Similarly, in 2009, thousands of protesters took to the streets shouting, “where is my vote?” in the face of the rigged presidential election in favour of an official candidate. At that time, the military quelled the protests in Iran by imprisoning, torturing and killing the protesters. In all these years since the Iranian revolution in 1979, the only successful revolution was the Iranian revolution of 1979. Now, why was the Iranian revolution in 1979 successful? And why would 2009, 2019, and 2022 (likely) revolutions not be so?

How Should we assess social movements?

One may point to the essential requirement of a revolution: Leadership. The leadership would further have an alternative vision for society. In the 1979 revolution, both existed. In the subsequent protest movements, even when there was a bleak vision of what they did not want, there was no “what they wanted” in the form of an alternative.

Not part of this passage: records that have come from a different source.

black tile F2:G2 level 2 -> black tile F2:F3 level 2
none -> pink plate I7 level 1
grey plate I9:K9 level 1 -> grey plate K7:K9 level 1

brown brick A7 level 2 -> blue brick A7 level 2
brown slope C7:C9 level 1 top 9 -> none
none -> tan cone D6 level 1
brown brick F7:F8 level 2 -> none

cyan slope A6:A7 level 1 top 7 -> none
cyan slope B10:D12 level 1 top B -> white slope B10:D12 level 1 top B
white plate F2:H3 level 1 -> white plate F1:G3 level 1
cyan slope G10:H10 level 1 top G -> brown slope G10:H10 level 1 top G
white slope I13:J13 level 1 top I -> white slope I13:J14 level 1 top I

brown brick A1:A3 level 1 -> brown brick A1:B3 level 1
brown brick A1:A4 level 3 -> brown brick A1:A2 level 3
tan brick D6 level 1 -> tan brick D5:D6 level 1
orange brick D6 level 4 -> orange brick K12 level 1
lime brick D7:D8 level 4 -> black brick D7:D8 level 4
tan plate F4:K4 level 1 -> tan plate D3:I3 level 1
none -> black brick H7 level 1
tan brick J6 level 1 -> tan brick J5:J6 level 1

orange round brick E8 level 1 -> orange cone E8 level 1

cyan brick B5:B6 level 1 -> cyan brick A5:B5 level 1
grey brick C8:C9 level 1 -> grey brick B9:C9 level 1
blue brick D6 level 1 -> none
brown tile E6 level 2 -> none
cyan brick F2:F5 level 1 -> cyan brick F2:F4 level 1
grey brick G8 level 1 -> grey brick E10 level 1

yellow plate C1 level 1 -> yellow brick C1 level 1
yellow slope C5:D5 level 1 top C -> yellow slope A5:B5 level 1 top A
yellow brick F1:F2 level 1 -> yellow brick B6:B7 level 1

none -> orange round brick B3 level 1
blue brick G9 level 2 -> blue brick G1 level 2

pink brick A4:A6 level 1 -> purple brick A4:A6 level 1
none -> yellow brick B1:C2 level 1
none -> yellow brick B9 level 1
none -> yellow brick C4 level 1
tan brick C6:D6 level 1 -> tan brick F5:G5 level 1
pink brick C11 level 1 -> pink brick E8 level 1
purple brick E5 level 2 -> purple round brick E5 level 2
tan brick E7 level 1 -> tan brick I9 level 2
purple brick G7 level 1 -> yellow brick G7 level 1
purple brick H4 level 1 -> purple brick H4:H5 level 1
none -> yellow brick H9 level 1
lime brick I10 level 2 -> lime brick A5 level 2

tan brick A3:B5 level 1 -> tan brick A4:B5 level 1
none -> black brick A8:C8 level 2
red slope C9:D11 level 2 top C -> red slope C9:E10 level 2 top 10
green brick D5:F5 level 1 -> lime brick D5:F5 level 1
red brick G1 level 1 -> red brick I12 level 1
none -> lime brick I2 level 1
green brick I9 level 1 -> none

This is also due to the lack of leadership with an alternative vision for Iran. If a group leadership claims an alternative vision, they would be identified, tortured and killed outright. Therefore, spontaneous public protests had not found any success, even when they were able to accrue media attention and make headlines worldwide.

While it is too early to dismiss the protests as leading to any revolutionary change, it is clear that the government will not sit quietly. The security forces have cracked down on protests violently. More than 200 people were reportedly killed, although the numbers may be much higher than reported.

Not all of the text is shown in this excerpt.